Os meus pais sentiam um enorme orgulho. Fui o primeiro licenciado na família. Ainda em Moçambique, fui convidado para administrador não executivo dos Caminhos-de-ferro – isso deu-lhe um grande orgulho. Depois do 25 de Abril fui convidado para Governador do Banco de Angola e depois fui para o Governo, como Secretário de Estado. Tudo isso o encheu de orgulho. Não partilhei com os meus pais, e é um peso que tenho. Na embriaguez da carreira, do sucesso, do poder, fiz-lhes muito pouca companhia.

 

Os seus pais assistiram ao seu sucesso?

O meu pai faleceu há 20 anos e a minha mãe há 10. Infelizmente não os fiz partilhar o meu sucesso. Se calhar os meus filhos vão fazer-me o mesmo. É uma dor muito grande que a gente tem depois de os pais morrerem: não lhes ter dado… um bocadinho.

 

Fiquei comovida, no seu livro, com a descrição que faz da relação com o seu pai enquanto “um cancro o levava em meses”. Visitava-o e fazia-lhe a barba. De que é que vale o dinheiro todo na doença…

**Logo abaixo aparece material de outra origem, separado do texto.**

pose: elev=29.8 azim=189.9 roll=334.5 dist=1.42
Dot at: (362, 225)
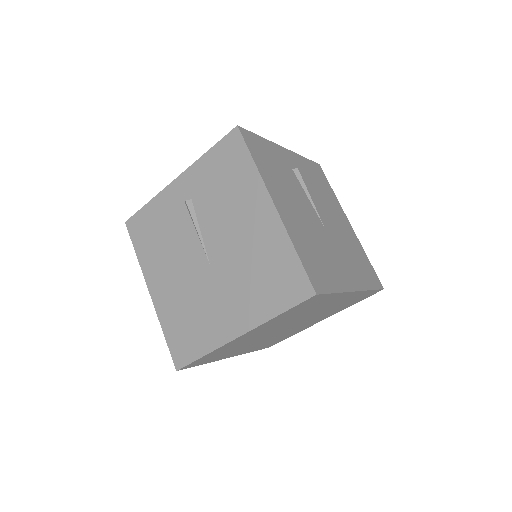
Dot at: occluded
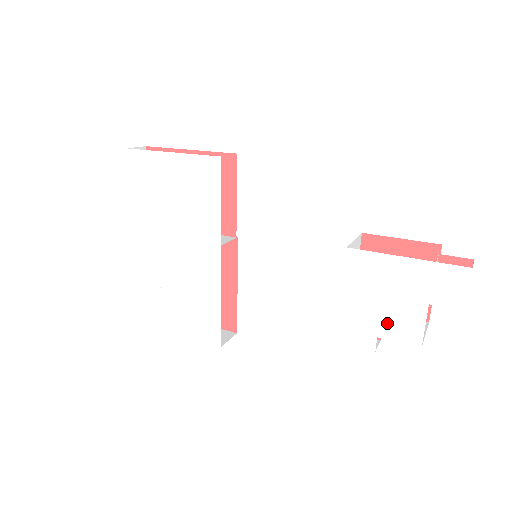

Aquele gesto de pegar no pincel, pôr-lhe o sabão na cara e fazer-lhe a barba, nas últimas semanas de vida, pretende redimir-me de uma falta de companhia. No fundo, ele tinha enfermeiros para lhe fazer isso…

 

O que é que deixava de fazer para ir fazer a barba ao seu pai?

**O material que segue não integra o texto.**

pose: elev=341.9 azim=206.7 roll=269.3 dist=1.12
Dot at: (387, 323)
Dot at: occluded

Era presidente da União de Bancos, saía de Lisboa ou do Porto onde estava e ia à casa de saúde de Viseu. Fazer a barba era um modo de lhe pedir perdão. Por exemplo, um dos sonhos do meu pai era ir a Paris. Gostava de ver o túmulo de Napoleão, a Torre Eiffel. A União de Bancos Portugueses tinha um banco em Paris, fui a Paris centenas de vezes… O meu pai morreu sem eu ter tido a generosidade de sacrificar um fim-de-semana para lhe dar esse prazer. 

 

O seu filho far-lhe-ia a barba?

Acho que sim. Ou por outra: vivo na convicção que sim. Se isso não sucedesse, seria para mim uma morte muito deprimente e dolorosa.

 

Philip Roth é um autor de que gosta. Em “Património”, conta como tinha limpo a casa de banho depois de o pai, doente, a ter usado. Temos ali o grande escritor, a grande figura, meticulosamente empenhado, amorosamente empenhado em qualquer coisa que não imaginaríamos que pudesse fazer. Que património lhe deixou o seu pai?

O meu pai, do ponto de vista material, não me deixou nada. Tenho uma fotografia dele quando tocava música na banda do Clube Ferroviário de Moçambique com as medalhas que ganhou. E da minha mãe tenho um gato de cristal. Mas recebi deles uma coisa muito importante: do meu pai, a coragem de um homem que, sendo caiador em Celorico, em 37, quando eu nasci, disse: o nosso filho vai ficar igual a nós, eu tenho que sair. E meteu-se num barco e foi para Angola e depois Moçambique. Da minha mãe, recebi uma capacidade de trabalho e uma determinação espectacular. Deram-me o exemplo. E deram-me a ferramenta para poder singrar na vida: os estudos.

 

O que deixa aos seus filhos?

Não deixo um património tão bom quanto aquele que o meu pai me deixou. Julgo que o meu pai não tinha grandes coisas que lhe perturbassem a consciência. Eu tenho – e os meus filhos acompanharam-nas. Dei-lhes formação, e em termos materiais deixo mais do que uma fotografia. Medalhas, não, porque nunca recebi nenhuma. Mas deixo esta atitude perante a vida: de combate, de frontalidade, e uma capacidade de trabalho invulgar. 

 

Se recebesse uma medalha, ela iria premiar o quê? A capacidade de trabalho?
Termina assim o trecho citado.